Transaction Background

The disclosure is in furtherance to the intimation made to the Stock Exchanges on March 29, 2026, which announced approval for the execution of certain documents and transactions. The executed documents include:

  • Share Purchase and Subscription Agreement (SPSA) between Setco Auto Systems Private Limited (SASPL), RSB Transmissions (I) Limited (Purchaser), Setco Automotive Limited, and other parties
  • Shareholders' Agreement between Setco Automotive Limited, SASPL, Purchaser, and other parties
  • Non-compete agreement between Setco Automotive Limited, SASPL, the Purchaser and other parties

These are collectively referred to as the "Transaction Documents".

Transaction Completion

The closing of the transaction contemplated under the SPSA occurred on May 27, 2026 (the "Closing Date").

Specific Transaction Details

Pursuant to the terms of the SPSA, Setco Automotive Limited has completed the sale and transfer of 4,47,847 equity shares of SASPL to the Purchaser (RSB Transmissions (I) Limited). This represents approximately 41% of the paid-up share capital of SASPL on a fully diluted basis.

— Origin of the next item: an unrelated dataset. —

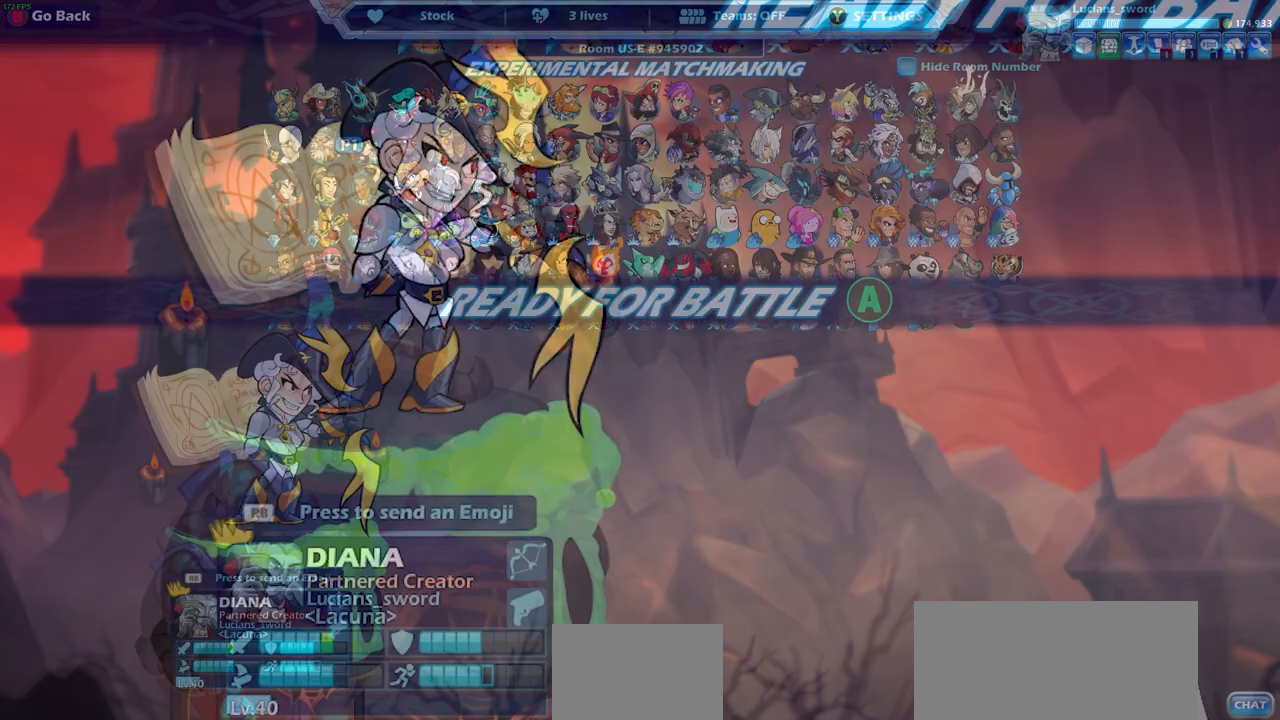
Gameplay with a controller (PlayStation layout); each line is a JSON object with the inputs held at the frame after it. "events" lists button and stick changes between this image and that frame as [ms after this image, input, new state], when the widget could be followed in between.
{"buttons": [], "left_stick": "center", "right_stick": "center", "events": [[33, "L2", "up"], [200, "CROSS", "down"], [333, "CROSS", "up"]]}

Corporate Structure Impact

With effect from the Closing Date (May 27, 2026), SASPL has ceased to be a subsidiary of Setco Automotive Limited.

Control Transfer

Pursuant to the Shareholders' Agreement, the Purchaser (RSB Transmissions (I) Limited) has acquired control over SASPL, including the right to control the composition of the board of directors and management of SASPL, in accordance with the terms of the agreement.